By John R. Greenwood
Path is a word I’ve become drawn to. When I hear the word, “path”, the first thing that comes to mind is the hard packed dirt path that ran across the front yards of a dozen homes in the small village of Greenfield Center where I grew up. That path delivered you to the creaky screen door of the Greenfield General Store. That simple path was my first journey away from something, to something. I use the word path frequently because I’m happier when I find myself on a path to somewhere. That eighth-mile stretch of two foot wide dirt led me to my childhood friends and their stories. It was my first view of the world outside my own yard.
All paths bring us somewhere. Most paths have lessons to share. It’s where I learned that a foot-race with your childhood friend could lead to a line of stitches above your eye thanks to the tail-fin of a 1961 Cadillac. If I’d been a inch taller or six months older I would probably be blind in one eye. I was leading the race up to that point. That “path” lesson taught me to keep my head up and don’t look back. It gave me a deeper appreciation for classic cars and taught me that regardless of how beautiful someone or something may be, that we all have flaws of design. It’s up to us to live with them or around them. Paths teach us a lot.
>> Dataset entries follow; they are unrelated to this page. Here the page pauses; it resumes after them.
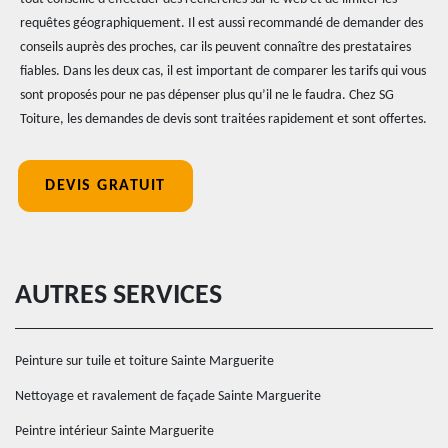
requêtes géographiquement. Il est aussi recommandé de demander des
conseils auprès des proches, car ils peuvent connaître des prestataires
fiables. Dans les deux cas, il est important de comparer les tarifs qui vous
sont proposés pour ne pas dépenser plus qu’il ne le faudra. Chez SG
Toiture, les demandes de devis sont traitées rapidement et sont offertes.
DEVIS GRATUIT
AUTRES SERVICES
Peinture sur tuile et toiture Sainte Marguerite
Nettoyage et ravalement de façade Sainte Marguerite
Peintre intérieur Sainte Marguerite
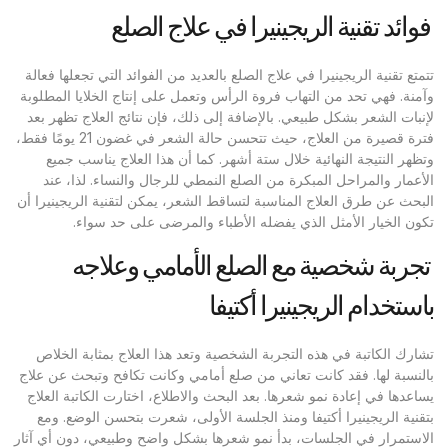
فوائد تقنية الريجينيرا في علاج الصلع
تتمتع تقنية الريجينيرا في علاج الصلع بالعديد من الفوائد التي تجعلها فعالة
وآمنة. فهي تحد من التهاب فروة الرأس وتعمل على إنتاج الخلايا المطلوبة
لإنبات الشعر بشكل طبيعي. بالإضافة إلى ذلك، فإن نتائج العلاج تظهر بعد
فترة قصيرة من العلاج، حيث تتحسن حالة الشعر في غضون 21 يومًا فقط،
وتظهر النتيجة النهائية خلال ستة أشهر. كما أن هذا العلاج يناسب جميع
الأعمار والمراحل المبكرة من الصلع النمطي للرجال والنساء. لذا، عند
البحث عن طرق العلاج المناسبة لتساقط الشعر، يمكن لتقنية الريجينيرا أن
تكون الخيار الأمثل الذي يفضله الأطباء والمرضى على حد سواء.
تجربة شخصية مع الصلع الأمامي وعلاجه
باستخدام الريجينيرا أكتيفا
تشارك الكاتبة في هذه التجربة الشخصية وتعد هذا العلاج بمثابة الخلاص
بالنسبة لها. فقد كانت تعاني من صلع أمامي وكانت تكافح وتبحث عن علاج
يساعدها في إعادة نمو شعرها. بعد البحث والاطلاع، اختارت الكاتبة العلاج
بتقنية الريجينيرا أكتيفا ومنذ الجلسة الأولى، شعرت بتحسن الوضع. ومع
الاستمرار في الجلسات، بدأ نمو شعرها بشكل واضح وطبيعي، دون أي آثار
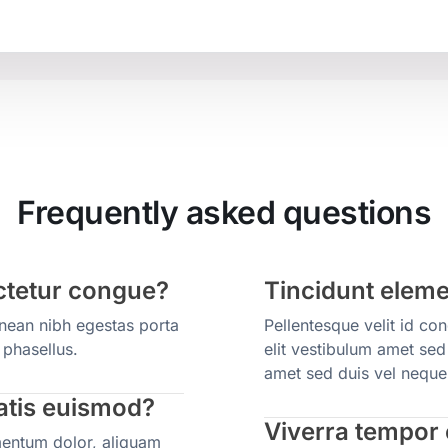
Frequently asked questions
ctetur congue?
Tincidunt elem
enean nibh egestas porta
Pellentesque velit id c
phasellus.
elit vestibulum amet sed
amet sed duis vel neque
natis euismod?
Viverra tempor
rmentum dolor, aliquam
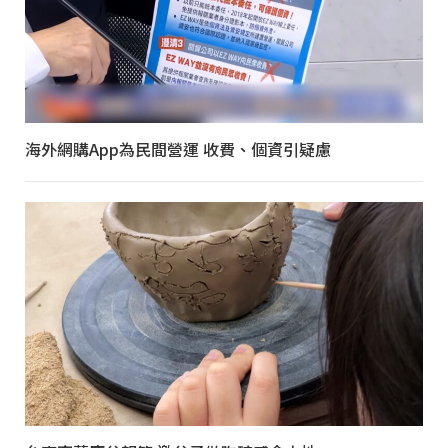
海外網購App為民間營運 收費、個資引疑慮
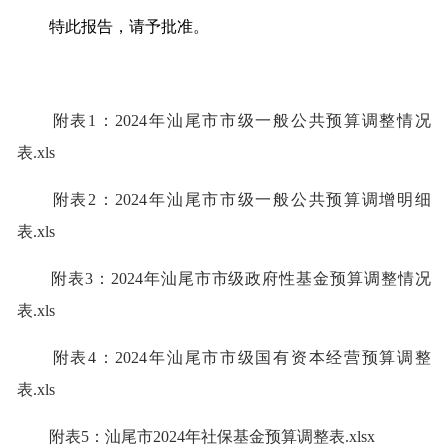
特此报告，请予批准。
附表1：2024年汕尾市市级一般公共预算调整情况
表.xls
附表2：2024年汕尾市市级一般公共预算调增明细
表.xls
附表3：2024年汕尾市市级政府性基金预算调整情况
表.xls
附表4：2024年汕尾市市级国有资本经营预算调整
表.xls
附表5：汕尾市2024年社保基金预算调整表.xlsx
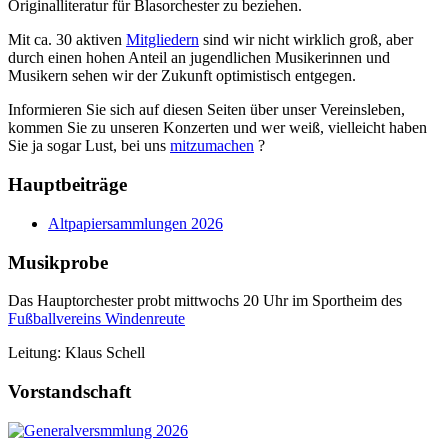
Originalliteratur für Blasorchester zu beziehen.
Mit ca. 30 aktiven
Mitgliedern
sind wir nicht wirklich groß, aber
durch einen hohen Anteil an jugendlichen Musikerinnen und
Musikern sehen wir der Zukunft optimistisch entgegen.
Informieren Sie sich auf diesen Seiten über unser Vereinsleben,
kommen Sie zu unseren Konzerten und wer weiß, vielleicht haben
Sie ja sogar Lust, bei uns
mitzumachen
?
Hauptbeiträge
Altpapiersammlungen 2026
Musikprobe
Das Hauptorchester probt mittwochs 20 Uhr im Sportheim des
Fußballvereins Windenreute
Leitung: Klaus Schell
Vorstandschaft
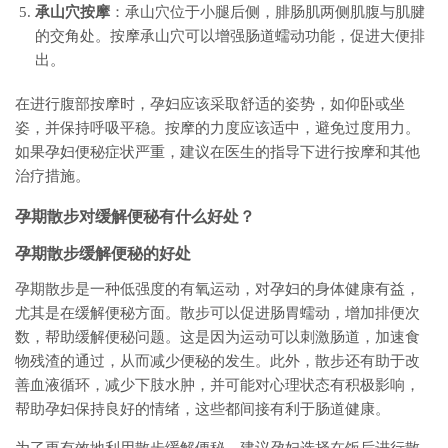
承山穴按摩
：承山穴位于小腿后侧，腓肠肌两侧肌腹与肌腱
的交角处。按摩承山穴可以增强肠道蠕动功能，促进大便排
出。
在进行腹部按摩时，孕妇应该采取舒适的姿势，如仰卧或坐
姿，并保持呼吸平稳。按摩的力度应该适中，避免过度用力。
如果孕妇便秘症状严重，建议在医生的指导下进行按摩和其他
治疗措施。
孕期散步对缓解便秘有什么好处？
孕期散步缓解便秘的好处
孕期散步是一种低强度的有氧运动，对孕妇的身体健康有益，
尤其是在缓解便秘方面。散步可以促进肠胃蠕动，增加排便次
数，帮助缓解便秘问题。这是因为运动可以刺激肠道，加速食
物残渣的通过，从而减少便秘的发生。此外，散步还有助于改
善血液循环，减少下肢水肿，并可能对心理状态有积极影响，
帮助孕妇保持良好的情绪，这些都间接有利于肠道健康。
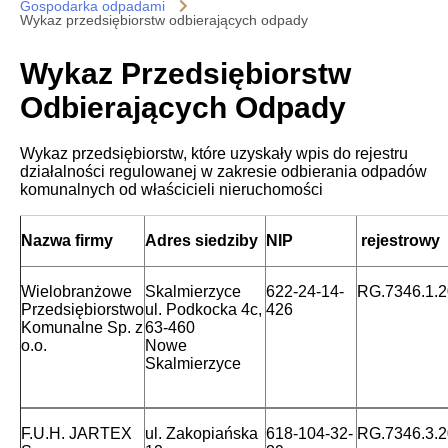
Gospodarka odpadami
Wykaz przedsiębiorstw odbierających odpady
Wykaz Przedsiębiorstw
Odbierających Odpady
Wykaz przedsiębiorstw, które uzyskały wpis do rejestru
działalności regulowanej w zakresie odbierania odpadów
komunalnych od właścicieli nieruchomości
Nazwa firmy
Adres siedziby
NIP
rejestrowy
Wielobranżowe
Skalmierzyce
622-24-14-
RG.7346.1.
Przedsiębiorstwo
ul. Podkocka 4c,
426
Komunalne Sp. z
63-460
o.o.
Nowe
Skalmierzyce
F.U.H. JARTEX
ul. Zakopiańska
618-104-32-
RG.7346.3.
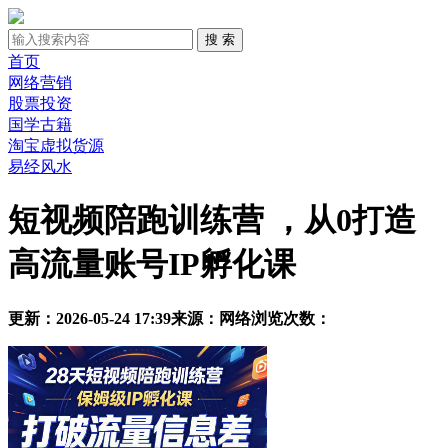
首页
网络营销
股票投资
国学古籍
淘宝虚拟货源
易经风水
短视频陪跑训练营 ，从0打造
高流量账号IP孵化课
更新：2026-05-24 17:39
来源：网络
浏览次数：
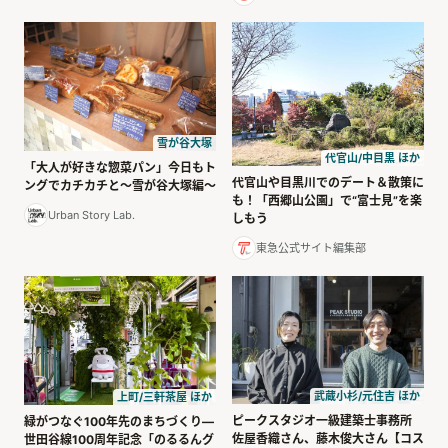
雪が谷大塚
代官山/中目黒 ほか
「大人が好きな惣菜パン」今日もト
代官山や目黒川でのデート＆散策に
ングでカチカチと〜雪が谷大塚編〜
も！「西郷山公園」で“富士見”を楽
Urban Story Lab.
しもう
東急公式サイト編集部
武蔵小杉/元住吉 ほか
上町/三軒茶屋 ほか
ピークスタジオ一級建築士事務所
緑がつなぐ100年先のまちづくり—
佐屋香織さん、藤木俊大さん【コス
世田谷線100周年記念「のるるんグ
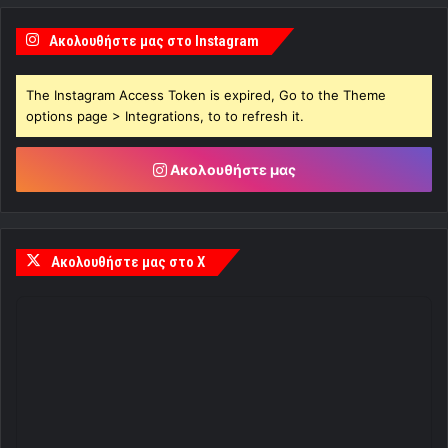
Ακολουθήστε μας στο Instagram
The Instagram Access Token is expired, Go to the Theme
options page > Integrations, to to refresh it.
Ακολουθήστε μας
Ακολουθήστε μας στο X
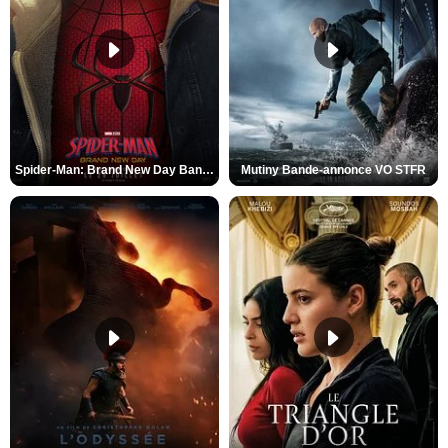
Spider-Man: Brand New Day Bande-annonce VO STFR
Mutiny Bande-annonce VO STFR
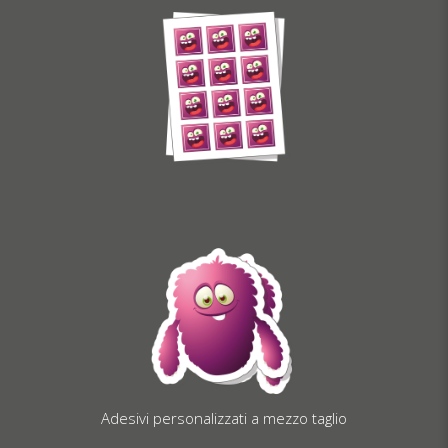
Adesivi personalizzati a mezzo taglio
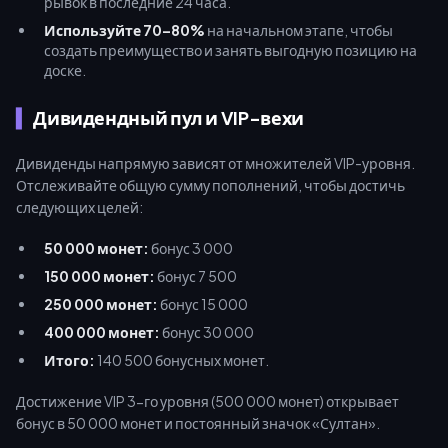
рывок в последние 24 часа.
Используйте 70–80%
на начальном этапе, чтобы
создать преимущество и занять выгодную позицию на
доске.
Дивидендный пул и VIP-вехи
Дивиденды напрямую зависят от множителей VIP-уровня.
Отслеживайте общую сумму пополнений, чтобы достичь
следующих целей:
50 000 монет:
бонус 3 000
150 000 монет:
бонус 7 500
250 000 монет:
бонус 15 000
400 000 монет:
бонус 30 000
Итого:
140 500 бонусных монет.
Достижение VIP 3-го уровня (500 000 монет) открывает
бонус в 50 000 монет и постоянный значок «Султан».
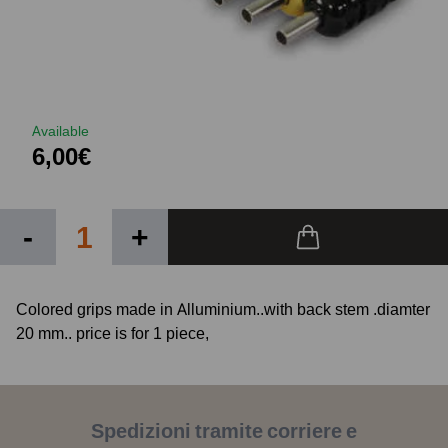
Available
6,00€
-
+
Colored grips made in Alluminium..with back stem .diamter
20 mm.. price is for 1 piece,
Spedizioni tramite corriere e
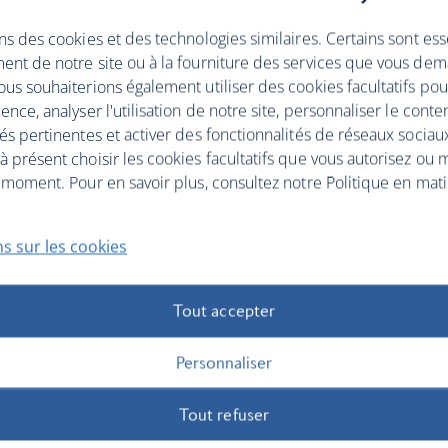
ns des cookies et des technologies similaires. Certains sont ess
ent de notre site ou à la fourniture des services que vous de
us souhaiterions également utiliser des cookies facultatifs po
ence, analyser l'utilisation de notre site, personnaliser le conte
és pertinentes et activer des fonctionnalités de réseaux sociau
 présent choisir les cookies facultatifs que vous autorisez ou 
 moment. Pour en savoir plus, consultez notre Politique en mat
s sur les cookies
Tout accepter
Personnaliser
Tout refuser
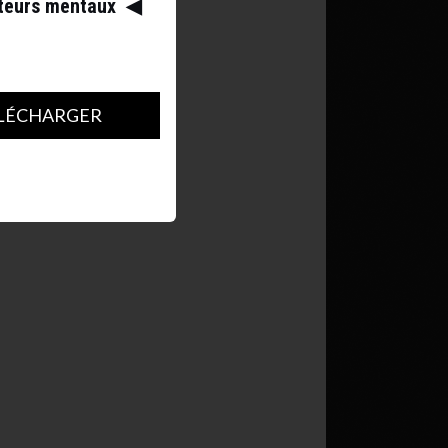
ateurs mentaux
◀︎
LÉCHARGER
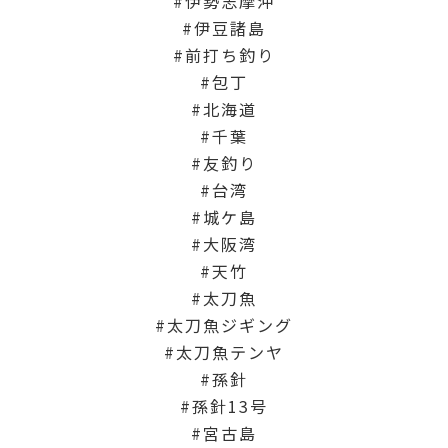
伊勢志摩沖
伊豆諸島
前打ち釣り
包丁
北海道
千葉
友釣り
台湾
城ケ島
大阪湾
天竹
太刀魚
太刀魚ジギング
太刀魚テンヤ
孫針
孫針13号
宮古島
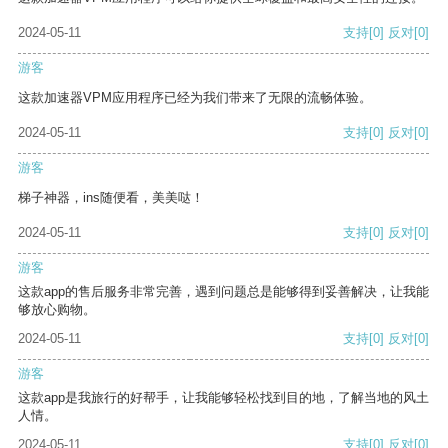
2024-05-11
支持
[0]
反对
[0]
游客
这款加速器VPM应用程序已经为我们带来了无限的流畅体验。
2024-05-11
支持
[0]
反对
[0]
游客
梯子神器，ins随便看，美美哒！
2024-05-11
支持
[0]
反对
[0]
游客
这款app的售后服务非常完善，遇到问题总是能够得到妥善解决，让我能
够放心购物。
2024-05-11
支持
[0]
反对
[0]
游客
这款app是我旅行的好帮手，让我能够轻松找到目的地，了解当地的风土
人情。
2024-05-11
支持
[0]
反对
[0]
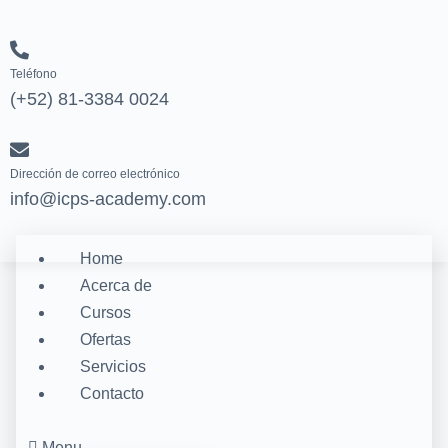
Teléfono
(+52) 81-3384 0024
Dirección de correo electrónico
info@icps-academy.com
Home
Acerca de
Cursos
Ofertas
Servicios
Contacto
Menu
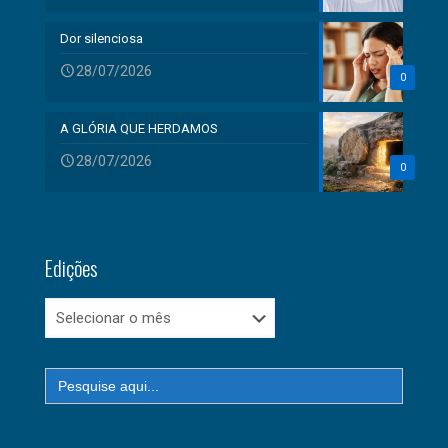
Dor silenciosa
28/07/2026
0
A GLÓRIA QUE HERDAMOS
28/07/2026
0
Edições
Edições
Search
for:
Jump ahead from 1961 to the evening of January 9, 2015 and I found myself on yet another path. This one brought me to the Northshire Bookstore in Saratoga and a 7pm book signing. Actor/Author Richard Caine Cerasani was there to talk about his book, “Love Letters From Mount Rushmore.” I read the brief description on the Northshire website and felt a pull to attend. Seldom do I arm-wrestle with that pull. It would turn out to be a good decision and yet another learning path.
Richard’s book was fueled by his discovery of a trunk in the attic of his mother’s home a year after her passing. The attic was difficult to access which added to the intrigue and treasure hunt feel to his find. Opening the truck revealed a cache of letters, photos and other family artifacts. The items and the story they told led to a decade of research and ultimately an exquisite book about a six month period in 1940 when his father worked as a sculptor on Mount Rushmore. Meeting Richard and hearing him describe the path he took from the discovery of the trunk in 2005, back to to 1940, and finally to the present was captivating and inspiring; two things that go well together.
The second floor of the bookstore was filled to the brim with people who either knew Richard, worked with him on the project, or wanted to know more about the man and his story. Everyone that evening left with a smile and mind full of pictures either taken or described. The lesson to be learned on this night had to do with following your dreams. Perseverance pays dividends in the end. If something continues to speak to you or pull you in a certain direction don’t waver from that path. Keep forging ahead. Richard's parents and their story encapsulated that premise. Richard’s journey trying to bring it to light for others to enjoy only solidified that notion.
I also had the pleasure of meeting Glen Marsh, the photographer whose many photographs grace the book. Glen also helped revive the vintage photographs throughout. Glen and I shared our own stories and the paths taken to get to where we are now. We both agreed that live is better lived in motion, head up, eyes open, mind open.